Okay, the main constant in Wade's friends is that they look like fucking homeless guys. The guy who answers the door is, if anything, more scruffy than Peter was, and he's dressed like he just got up.
Actually, maybe he did just get up. You have no clue what time it is. Or what timezone you're in. You feel like you're still in the same one you started in, but honestly it's anyone's guess.
"Eddie, hey!" Wade's got his mask back on, more for the protection against cold than disguise this time; he pulls it up enough to give Scruffy Confused Dude a bright grin. "Did I not text you?"
"You texted me." The guy—Eddie—is staring at you. One one hand, that shit's starting to make you worry. On the other, that gives you an excuse to not be low-key about staring back. "That's an actual kid."
"Well yeah, I told you Dave was a kid."
"Usually that means a college kid when it's coming from you." Eddie tilts his head, somehow making himself look even more baffled. "...what the fuck's in your hood, Dave?"
Next to your head, Neet makes a soft and entirely smug crooning sound, like she's proud of herself for getting noticed like this. You resist the urge to stuff her further down into your coat. "A crow."
Okay, how the fuck does he manage to look relieved and disappointed at the same time? More to the point, why the fuck does he look relieved and disappointed, and not just more confused?
"A crow. Nice. Come on in." (Honestly you'd probably just freeze up if left to your own devices, but when Eddie steps back and you fail to move Wade puts one hand on your back and pushes gently until you get your shit together and step inside. Thank fuck for Wade.) "So you're a mutant?"
"No," you answer without even hesitating.
"Yes he is." Okay, so now you feel less thankful for Wade's existence. "No clue what he can do, but he reacts to suppression collars."
"Fuck, we hate those." Eddie makes a disgusted face, one hand going up to rake through his hair and fuck it up even worse than it is already. When he brings it down again, there's something fluid and black slithering between his fingers and curling around his wrist. Something, as in you don't know what the fuck it is—it moves like it's alive, but there's no features to the thing, no head or legs. Just...slime.
Neet caws and wriggles out of where she was nestled, hopping off your shoulder and flapping her wings twice to get up to Wade's. Apparently she doesn't like the idea of being trapped around the lil' slime thing. You, on the other hand, aren't anywhere near that smart, and when Eddie holds out his hand you reach up and let the black slime flow from him to you.
It's warm. You kinda didn't expect that. It's warm, and has some weight to it that surprises you even more than the temperature. When it thins itself out to cover your hand like a glove, you let it. Why not?

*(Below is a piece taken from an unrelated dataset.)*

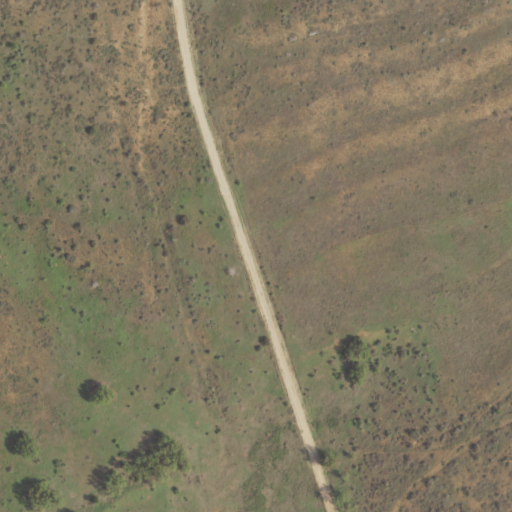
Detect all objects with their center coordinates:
road: (229, 256)
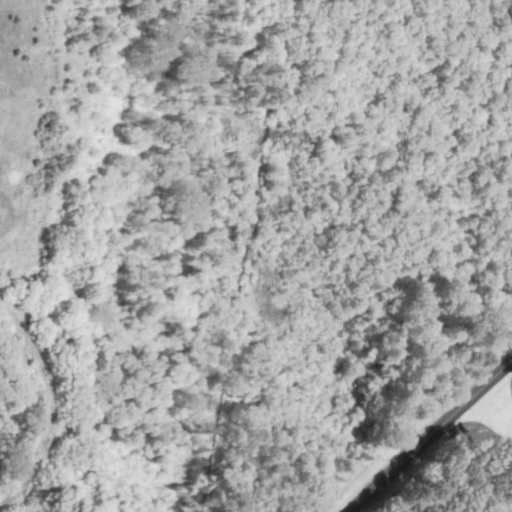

Then it somehow sinks into your skin and you kind of start to panic. "Wade—"
"That's normal." Eddie's the one who says it, but Wade's hand comes down on your shoulder, and it's that pressure that convinces you to put your freakout on hold. "Give them...uh, maybe a minute? Two minutes. Not that long."
You nod, but even as you nod the thing speaks in your head.
Pain? it says, in kind of the roughly sibilant voice you'd expect from a freaky bodyhopping alien horror, and yes you've been doing just fine with not losing your shit but that's completely over now. You feel that thing in your head, you hear it speak, and everything that isn't pure unfiltered fear just fucking disappears.